Teaching Interests

BSC 412/512L Medical Entomology Lab
BSC 469/569L Developmental Biology Lab
BSC 478/578L Molecular Biology Lab
BSC 486/586L Immunology and Serology Lab
BSC 489/589L Environmental Ecology Lab
CHE 420L Principles of Biochemistry Lab

Research Interests

The focus of my research is in utilizing the model eukaryote Saccharyomyces cerevisiae to further our understanding of fundamental metabolic pathways. Environmental and cellular stresses have profound effects on gene regulation in eukaryotic organisms, ranging from complex mammals such as humans to the simplest organisms such as yeast. Saccharomyces cerevisiae is an ideal microorganism used to investigate gene regulation, both in mapping regulatory networks and resolving the dynamics of signal transduction pathways. The evolutionary process tends to conserve basic mechanisms of biological processes from lower to higher organisms, and with this benefit, yeast research can be valued as one of the most cost effective manners to investigate different aspects of gene regulation in eukaryotic systems. The depth of knowledge of the intracellular pathways within yeast combined with a completed genome sequence, allows for rigorous research in elucidating fundamental cellular principles and their key components. My research has largely focused on three areas of nutrient utilization: the Retrograde system, NCR (nitrogen catobolite repression)-sensitive gene expression, and carbon metabolism.
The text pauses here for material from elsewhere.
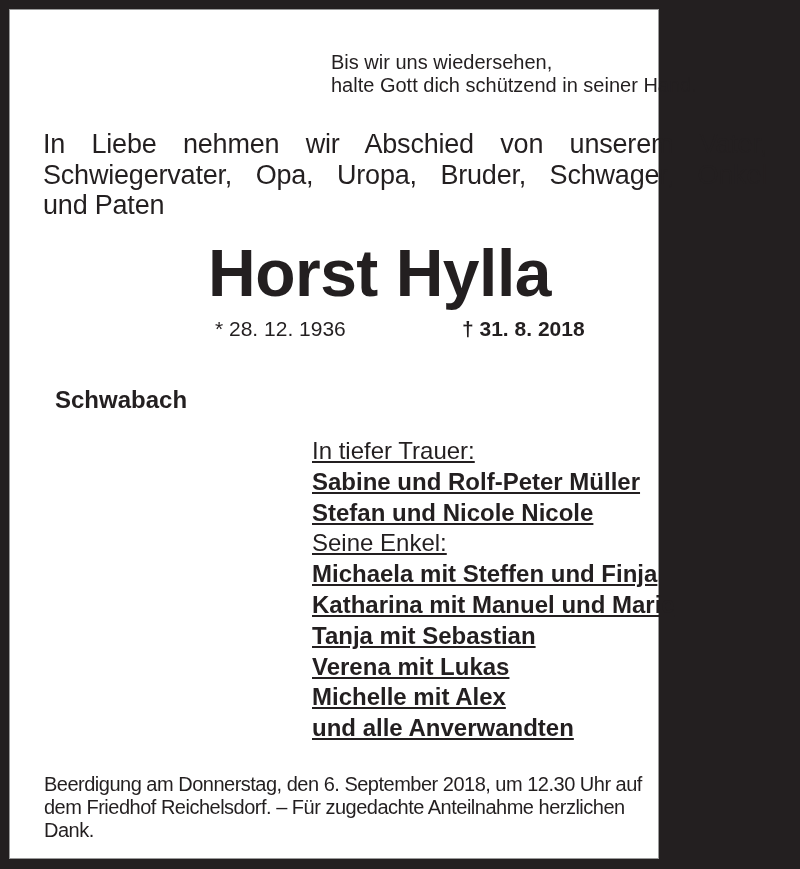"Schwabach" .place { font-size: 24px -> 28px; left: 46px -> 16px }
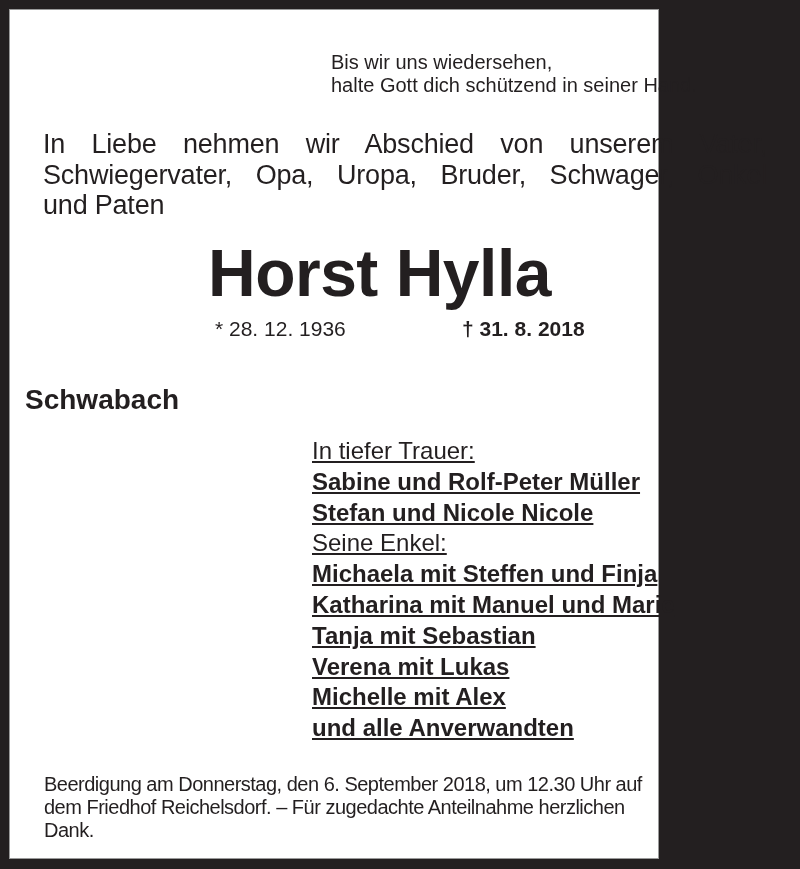"In tiefer Trauer:" .mourners div { text-decoration: underline -> none }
Representative Publications

Rai R., Daugherty JR., Tate J., Buford TD., Cooper TG. “Synergistic operation of four cis-acting elements mediate high level DAL5 transcription in Saccharomyces cerevisiae.” FEMS Yeast Res. 2004 Oct;5(1):29-41.

Kulkarni A., Buford TD., Rai R., Cooper TG. “Differing Responses of Gat1 and Gln3 phosphorylation and localization to rapamycin and methionine sulfoximine treatment in S. cerevisiae.” FEMS Yeast Res. 2005 Oct.

Sarma NJ, Haley TM, Barbara KE, Buford TD, Willis KA, Santangelo GM. “Glucose-responsive regulators of gene expression in Saccharomyces cerevisiae function at the nuclear periphery via a reverse recruitment mechanism.” Genetics. 2007 Mar;175(3):1127-35 Epub2007 Jan 21.